So, first, Romans 8:28 doesn’t mean we can live any way we choose, and God will fix our messes. Secondly, Romans 8:28 tells us God can work all things together for good.

And this brings us to the final thing you may never have noticed about Romans 8:28 and its accompanying verse, Romans 8:29

The ultimate good God wants to accomplish in the lives of his children.

For those God foreknew, he also predestined to be conformed to the likeness of his Son, that he might be the firstborn among many brothers” (v. 29).

Scripture proclaims that Christ “is the image of the invisible God” (Colossians 1:15) and “the radiance of the glory of God and the exact imprint of his nature” (Hebrews 1:3). And just as He “is” now, so He “was” during His incarnation. As He walked the earth in the likeness of men (Philippians 2:7), Jesus perfectly displayed the image of God.
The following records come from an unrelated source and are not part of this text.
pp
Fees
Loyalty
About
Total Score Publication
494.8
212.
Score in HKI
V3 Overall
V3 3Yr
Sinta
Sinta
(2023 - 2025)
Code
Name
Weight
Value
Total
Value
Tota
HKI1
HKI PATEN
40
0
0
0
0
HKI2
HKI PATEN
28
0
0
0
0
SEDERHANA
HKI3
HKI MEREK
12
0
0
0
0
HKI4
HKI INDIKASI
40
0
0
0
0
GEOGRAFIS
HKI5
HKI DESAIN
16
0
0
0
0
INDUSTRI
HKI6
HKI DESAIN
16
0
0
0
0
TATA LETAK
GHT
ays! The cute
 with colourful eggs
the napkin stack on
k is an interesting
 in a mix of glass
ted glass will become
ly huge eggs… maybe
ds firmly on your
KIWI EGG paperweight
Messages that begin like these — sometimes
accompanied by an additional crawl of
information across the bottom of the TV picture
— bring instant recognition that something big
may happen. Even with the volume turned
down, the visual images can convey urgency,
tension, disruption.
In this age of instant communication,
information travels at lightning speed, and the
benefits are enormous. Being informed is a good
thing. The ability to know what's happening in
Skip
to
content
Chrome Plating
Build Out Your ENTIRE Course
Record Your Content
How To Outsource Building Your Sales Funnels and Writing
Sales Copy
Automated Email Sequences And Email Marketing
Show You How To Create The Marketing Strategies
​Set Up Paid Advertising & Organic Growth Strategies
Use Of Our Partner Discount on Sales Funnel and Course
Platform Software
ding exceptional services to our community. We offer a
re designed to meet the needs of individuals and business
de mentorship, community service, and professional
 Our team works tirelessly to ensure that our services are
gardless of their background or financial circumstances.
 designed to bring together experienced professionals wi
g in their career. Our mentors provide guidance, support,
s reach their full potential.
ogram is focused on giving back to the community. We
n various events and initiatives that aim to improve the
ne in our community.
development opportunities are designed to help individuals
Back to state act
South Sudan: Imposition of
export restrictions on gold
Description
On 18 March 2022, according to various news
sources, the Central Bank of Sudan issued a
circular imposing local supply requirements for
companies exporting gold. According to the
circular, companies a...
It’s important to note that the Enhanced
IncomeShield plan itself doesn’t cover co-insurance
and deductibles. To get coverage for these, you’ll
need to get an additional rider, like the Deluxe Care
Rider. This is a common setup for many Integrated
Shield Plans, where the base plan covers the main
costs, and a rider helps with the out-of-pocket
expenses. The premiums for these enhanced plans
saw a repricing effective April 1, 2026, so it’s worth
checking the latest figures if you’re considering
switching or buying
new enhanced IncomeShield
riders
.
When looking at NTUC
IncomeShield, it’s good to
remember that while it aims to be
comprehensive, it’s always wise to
As we see, in today's gospel reading, He did so by his ministering to others and through His holy living — the perfect obedience to the law of God. In all He did, Jesus reflected the holiness of God. In all he did he did it well.
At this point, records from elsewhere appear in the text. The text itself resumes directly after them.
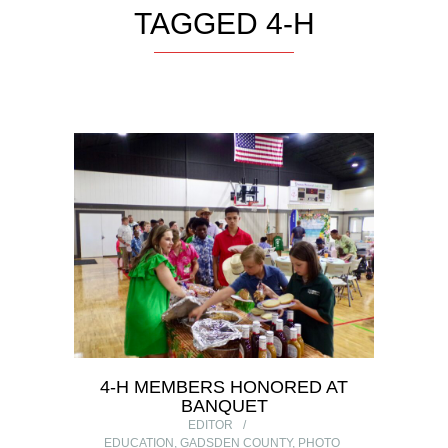
TAGGED 4-H
4-H MEMBERS HONORED AT
BANQUET
EDITOR
EDUCATION
,
GADSDEN COUNTY
,
PHOTO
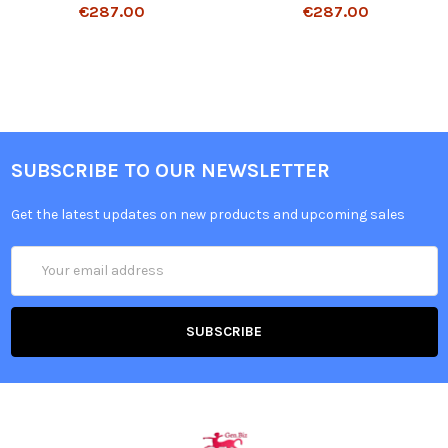
€287.00
€287.00
SUBSCRIBE TO OUR NEWSLETTER
Get the latest updates on new products and upcoming sales
Email
Address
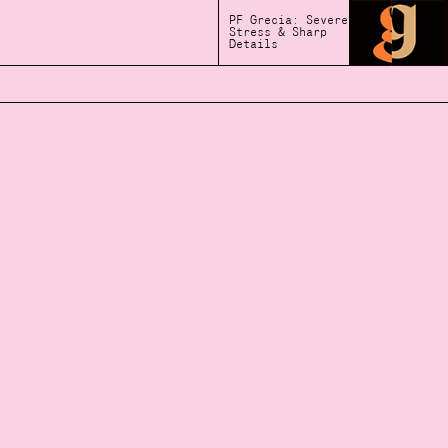
PF Grecia: Severe
Stress & Sharp
Details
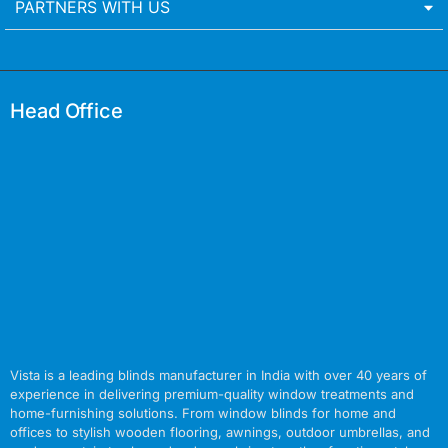
PARTNERS WITH US
Head Office
Vista is a leading blinds manufacturer in India with over 40 years of
experience in delivering premium-quality window treatments and
home-furnishing solutions. From window blinds for home and
offices to stylish wooden flooring, awnings, outdoor umbrellas, and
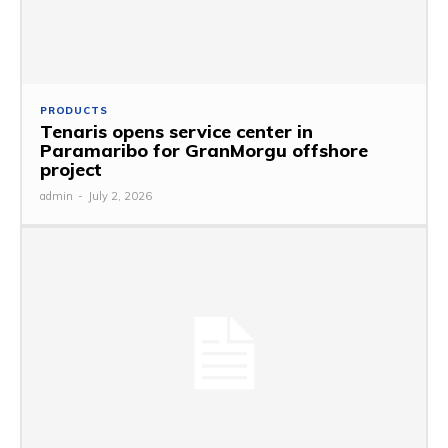
PRODUCTS
Tenaris opens service center in
Paramaribo for GranMorgu offshore
project
admin
-
July 2, 2026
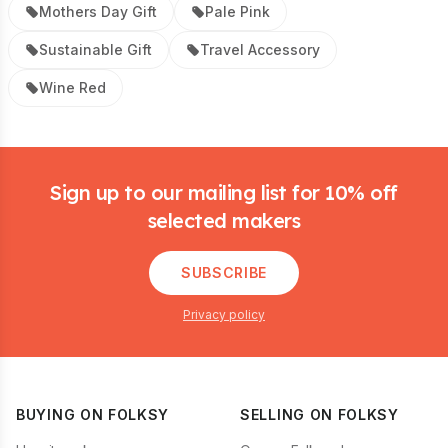
Mothers Day Gift
Pale Pink
Sustainable Gift
Travel Accessory
Wine Red
Footer
Sign up to our mailing list for 10% off
selected makers
SUBSCRIBE
Privacy policy
BUYING ON FOLKSY
SELLING ON FOLKSY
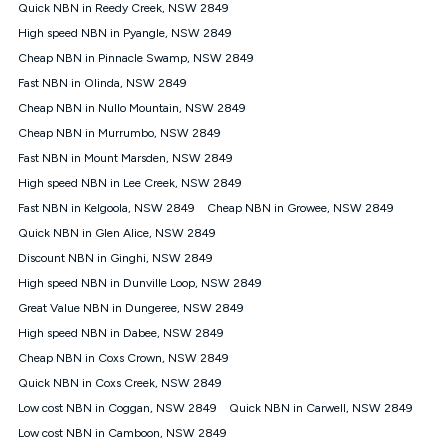
experienced using our other services.
Quick NBN in Reedy Creek, NSW 2849
All data for use in Australia within the Vodafone Network
High speed NBN in Pyangle, NSW 2849
coverage area. Service subject to 4G coverage availability. The
Cheap NBN in Pinnacle Swamp, NSW 2849
Plan has a maximum speed of 20Mbps (download) and 2Mbps
Fast NBN in Olinda, NSW 2849
(upload) and a Typical Evening Speed of 16Mbps (download)
and 2Mbps (upload). Typical Evening Speeds are subject to
Cheap NBN in Nullo Mountain, NSW 2849
change and measured between 7-11 pm. They are not
Cheap NBN in Murrumbo, NSW 2849
guaranteed speeds and you may experience slower speeds
than this during busy periods and at other times.
Fast NBN in Mount Marsden, NSW 2849
High speed NBN in Lee Creek, NSW 2849
Actual speeds you reach will continually vary depending on
many factors such as de-prioritisation, network congestion, the
Fast NBN in Kelgoola, NSW 2849
Cheap NBN in Growee, NSW 2849
number of devices connected and their capabilities, network
Quick NBN in Glen Alice, NSW 2849
coverage and the time you are using data. This plan is suitable
for browsing, emails, social media, streaming music, SD and
Discount NBN in Ginghi, NSW 2849
HD video. It is not suitable for 4K streaming and may not be
High speed NBN in Dunville Loop, NSW 2849
suitable for online gaming. It is suitable for 1-3 users. See our
Great Value NBN in Dungeree, NSW 2849
Speed Guide for more detail. Fair Use Policy applies. Plan is for
use at your Approved Address only and may no longer work if
High speed NBN in Dabee, NSW 2849
you move to another location. You will need to contact us to
Cheap NBN in Coxs Crown, NSW 2849
check service and network availability at the new location and
notify us if you wish to set up your service at your new
Quick NBN in Coxs Creek, NSW 2849
location.
Low cost NBN in Coggan, NSW 2849
Quick NBN in Carwell, NSW 2849
Modem
Low cost NBN in Camboon, NSW 2849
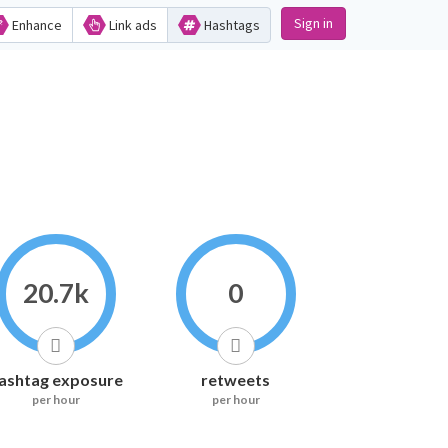
Sign in
Enhance
Link ads
Hashtags
20.7k
0
ashtag exposure
retweets
per hour
per hour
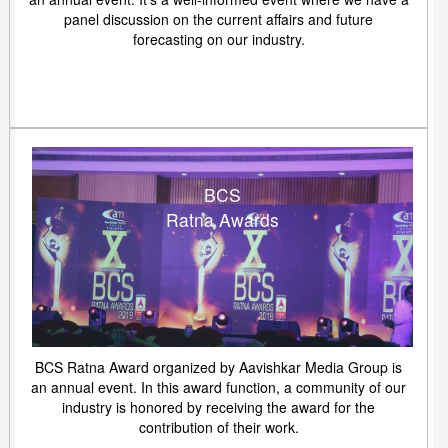
panel discussion on the current affairs and future
forecasting on our industry.
BCS
Ratna Awards
BCS Ratna Award organized by Aavishkar Media Group is
an annual event. In this award function, a community of our
industry is honored by receiving the award for the
contribution of their work.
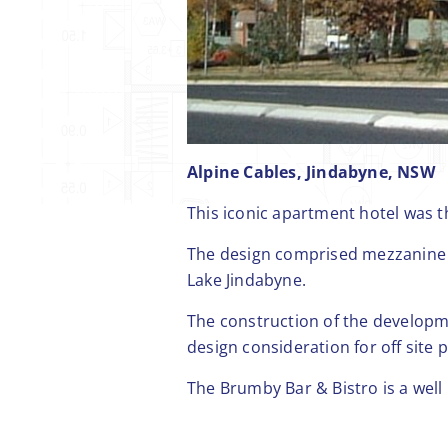
Alpine Cables, Jindabyne, NSW
This iconic apartment hotel was th
The design comprised mezzanine 
Lake Jindabyne.
The construction of the developme
design consideration for off site 
The Brumby Bar & Bistro is a well 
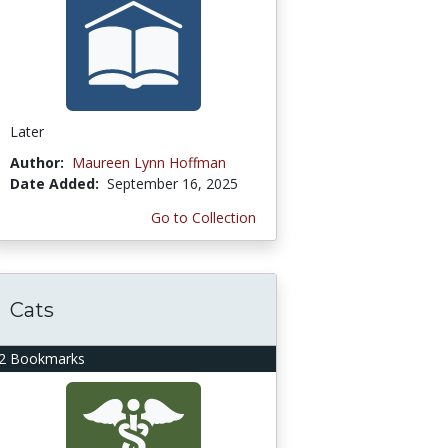
Later
Author:
Maureen Lynn Hoffman
Date Added:
September 16, 2025
Go to Collection
Cats
2 Bookmarks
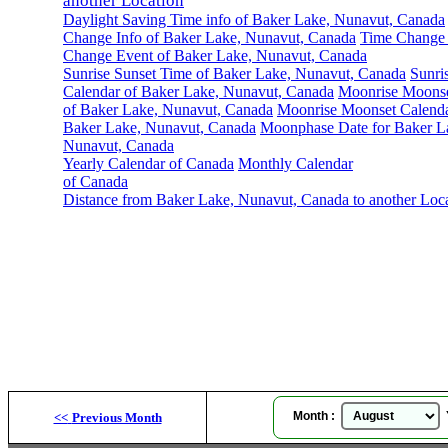
another Location
Daylight Saving Time info of Baker Lake, Nunavut, Canada
Change Info of Baker Lake, Nunavut, Canada
Time Change 
Change Event of Baker Lake, Nunavut, Canada
Sunrise Sunset Time of Baker Lake, Nunavut, Canada
Sunri
Calendar of Baker Lake, Nunavut, Canada
Moonrise Moons
of Baker Lake, Nunavut, Canada
Moonrise Moonset Calenda
Baker Lake, Nunavut, Canada
Moonphase Date for Baker L
Nunavut, Canada
Yearly Calendar of Canada
Monthly Calendar
of Canada
Distance from Baker Lake, Nunavut, Canada to another Loc
Month :
Y
<<
Previous Month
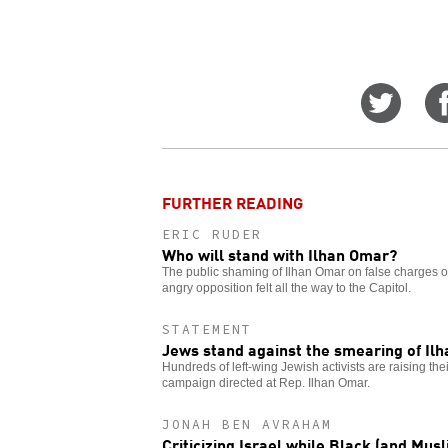
Share
on
Twitt
FURTHER READING
ERIC RUDER
Who will stand with Ilhan Omar?
The public shaming of Ilhan Omar on false charges of
angry opposition felt all the way to the Capitol.
STATEMENT
Jews stand against the smearing of Il
Hundreds of left-wing Jewish activists are raising th
campaign directed at Rep. Ilhan Omar.
JONAH BEN AVRAHAM
Criticizing Israel while Black (and Musl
It is important for us to see that Christ is the image of God so that we might understand both the work He has done on the cross and the work He is doing in us today. Jesus’ living picture of the unstained, unmarred image of God in man gives us an idea of what we are created to be and what God plans to make of us — holy men and women of God, “conformed”, as Saint Paul said, in to the image of Christ Himself.

1 Corinthians 15:49 promises us that “Just as we have borne the image of the man of dust [Adam], we shall also bear the image of the man of heaven [Jesus].” The early church had come to see salvation as a work of God by which He makes His people more like Christ — to the end that they more closely reflect the image of God.

But what does it mean to say that God is making us more Christlike? Simply put, it means that He is making us more holy. He is working in us to cause us to live holy lives. Lives that minister to others, lives that are lived well.

Colossians 3:9-10 “You have put off the old self with its practices and have put on the new self, which is being renewed in knowledge after the image of its creator”. All our days we live in a state of being transformed or renewed.

But the glorious promise of God is this: “He who began a good work in you will bring it to completion at the day of Jesus Christ” (Philippians 1:6). The process will end when our great God brings about our final glorification.

And we will be able to proclaim as did those in our Gospel reading for today that “He has done all things well.”